This article was translated from the original human-written German version. While we strive for accuracy, we cannot guarantee it is error-free. We recommend consulting the German original for the most precise information. This content is for informational purposes only and does not constitute financial or legal advice. Always consult with a qualified professional before making insurance or financial decisions.
Basics: An Overview of the Systems
In Germany, Statutory Health Insurance (GKV) is based on the solidarity principle. Contributions are income-dependent, and benefits are based on the needs of the insured, not the amount of contributions paid. A feature of the GKV is the possibility of contribution-free family insurance for spouses and children under certain conditions. The scope of benefits is legally defined in the Social Code Book V (SGB V) as "adequate, appropriate, and economical care."
Private Health Insurance (PKV), on the other hand, follows the equivalence principle. Contributions here are not dependent on income but on the chosen tariff, entry age, and health status. A central feature is the creation of age reserves to finance age-related cost increases. In the PKV, a separate contribution is calculated for each family member.
The GKV is financed according to the pay-as-you-go system, where current contributions cover current expenses. Demographic developments thus directly influence the system's financial situation. The PKV's funded system is designed so that insured individuals provide for their own future costs through their contributions. This model is more strongly influenced by developments in the capital market.
In-depth: Benefits and Cost Comparison for Families
The scope of benefits is a core difference between GKV and PKV. In the GKV, the catalogue of benefits is legally fixed and can be adjusted by the legislator. The Joint Federal Committee of Doctors and Health Insurance Funds decides which new medical procedures are reimbursed.
In the PKV, the scope of benefits can be individually determined by choosing a tariff. Benefits are contractually fixed and cannot be unilaterally changed by the insurer. Depending on the tariff, benefits such as chief physician treatment, alternative healing methods, or worldwide insurance coverage may be included.
Costs for Families:
The contribution-free family insurance in the GKV allows spouses and children to be insured without additional contributions under certain conditions. This includes children up to a certain age (usually up to 25 years if in education) and spouses with no or only minor own income (up to 556 euros per month in 2025).
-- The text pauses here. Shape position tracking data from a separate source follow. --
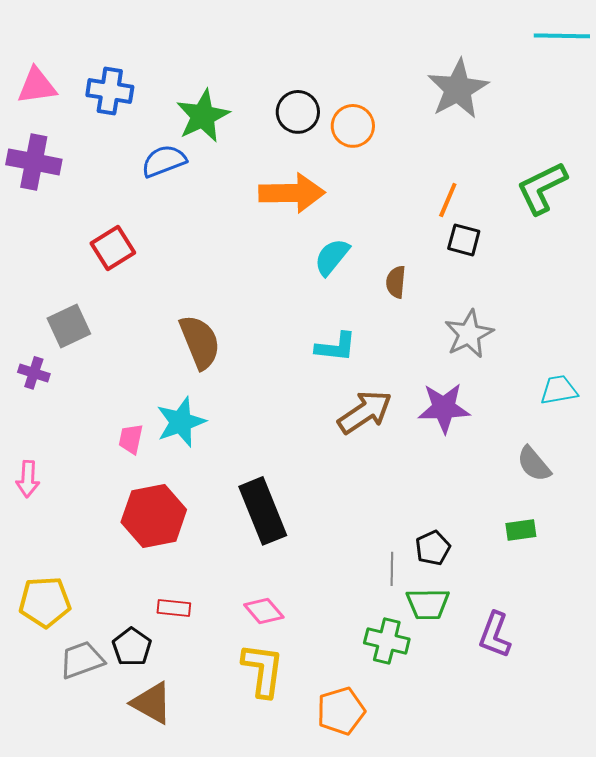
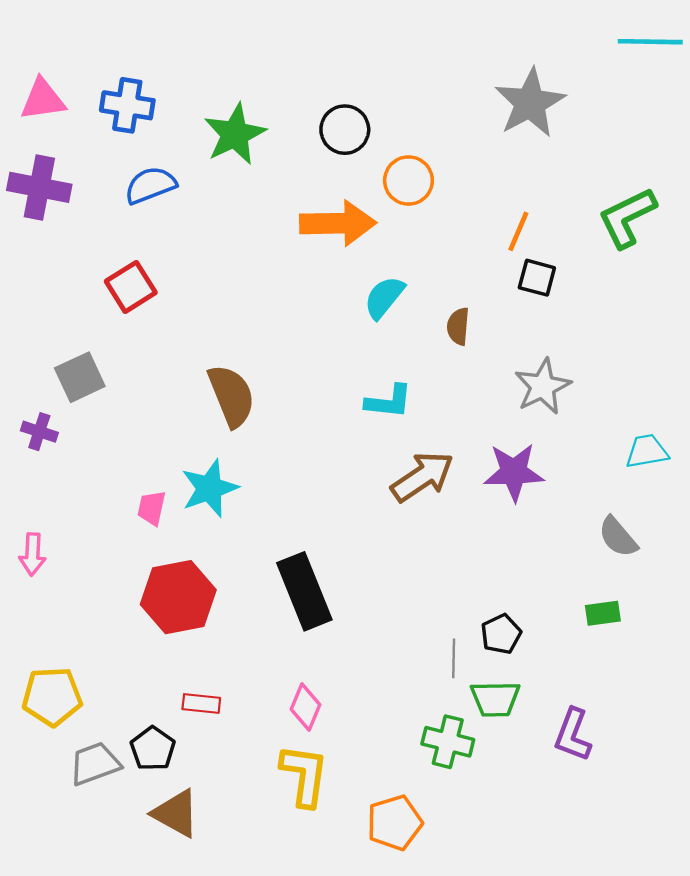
orange circle: (353, 126) -> (408, 181), moved
blue semicircle: (164, 161) -> (150, 185), moved
pink diamond: (264, 611) -> (305, 707), turned 63

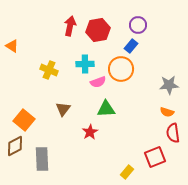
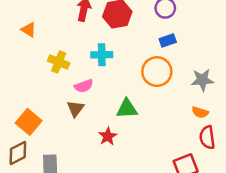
orange triangle: (12, 46) -> (29, 30), moved
blue rectangle: (131, 46) -> (168, 40), moved, turned 32
orange circle: (121, 69) -> (157, 72), moved
pink semicircle: (98, 82) -> (84, 86), moved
However, contribution-free family insurance for children is not applicable if one parent is privately insured, their income exceeds the annual income threshold (JAEG), and this income is also higher than that of the GKV-insured partner. The JAEG for 2025 is 73,800 euros annually (6,150 euros monthly).
In the PKV, each family member pays their own contribution. Contributions for children are generally lower than for adults, as no age reserves are built up for them. Employees also receive an employer's subsidy for PKV contributions, which can also cover contributions for co-insured children (up to the amount of the maximum GKV employer's subsidy).
The development of contributions in both systems is influenced by different factors. In the GKV, development is linked to general wage and cost developments as well as demographic factors. In the PKV, development is based on the costs of the specific insurance collective and the performance of capital investments for age reserves.
Recommendations and Frequently Asked Questions
The decision between GKV and PKV for families is individual and should consider various factors:
• Income situation: Is the income permanently above the JAEG? How is the income distributed between both partners?
• Family situation: How many children are to be insured?
• Benefit entitlements: Is the statutory scope of benefits sufficient, or are individually selectable benefits preferred?
• Long-term planning: How are contribution stability in old age and access to medical innovations evaluated?
Frequently Asked Questions (FAQ):
• Can I switch back to the GKV as a PKV insured person?
A return to the GKV is possible if mandatory insurance is triggered (e.g., through income reduction) and generally only up to the age of 55.
• Do PKV premiums increase arbitrarily in old age?
No, premium adjustments are legally regulated. They are based on general factors such as rising treatment costs or increased life expectancy, not on individual age or new illnesses.
• Does the PKV cancel my contract if I get sick?
No. Cancellation or individual premium increases due to illness are legally excluded in comprehensive health insurance.
To make the best decision for your family, personal advice based on your individual situation is recommended.
Summary
Choosing health insurance for families is a far-reaching decision. While the GKV, with its solidarity principle and (conditional) contribution-free family insurance, offers comprehensive protection, the PKV is characterized by customizable benefits and a different financing model with age reserves. The decision largely depends on the family and financial situation, as well as the desired benefits. It is important to carefully weigh the advantages and disadvantages of both systems, considering both short-term and long-term aspects.